There’s been some work on the nostalgia of video games, including a 2023 psychology study suggesting that nostalgia produced by games could potentially benefit players’ psychological wellbeing by increasing their experiences of “enjoyment and appreciation,” but more research is needed to better integrate game and nostalgia research. Unfortunately, their work doesn’t address music specifically.
Other research about music in games includes a 2023 anthology featuring a chapter on the use of classical music in gaming, and a 2022 anthology on nostalgia and game music.

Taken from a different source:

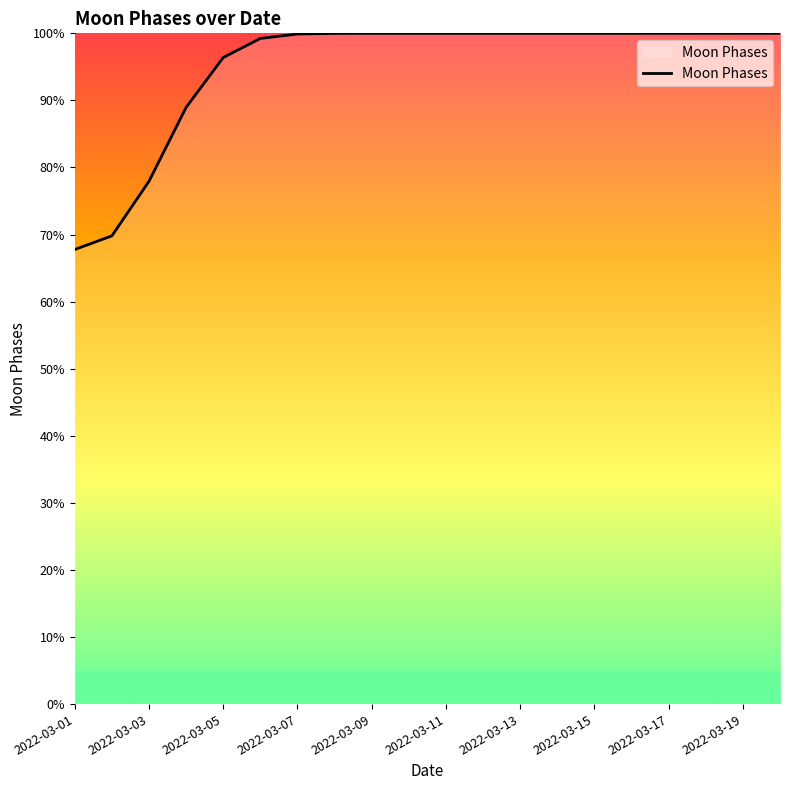

Count the number of data series in this chart.

1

Ivănescu herself wrote a 2019 book focusing on the use of popular music in gaming, such as Annette Hanshaw, a jazz singer voted best female popular singer in 1934, whose music appeared in BioShock 2.
All of this is to say, the benefits offered by other types of nostalgic music may very well extend to game soundtracks, but that can’t be stated with full certainty until it’s researched more thoroughly. Gaming, as a hobby, has never been all good or all bad, and as science starts to take it more seriously, the research around gaming will only improve.
In the meantime, where does that leave gamers? Doing exactly what we do best: playing games, whether they’re new worlds or remakes, making memories and enjoying a hobby that might also be musically benefitting our brains. As for me personally, I’d love to see a remake of HM64 (if you’re reading this, XSEED) for updated gameplay, the nostalgia factor, and a remix of a great soundtrack. I can’t wait to hum along.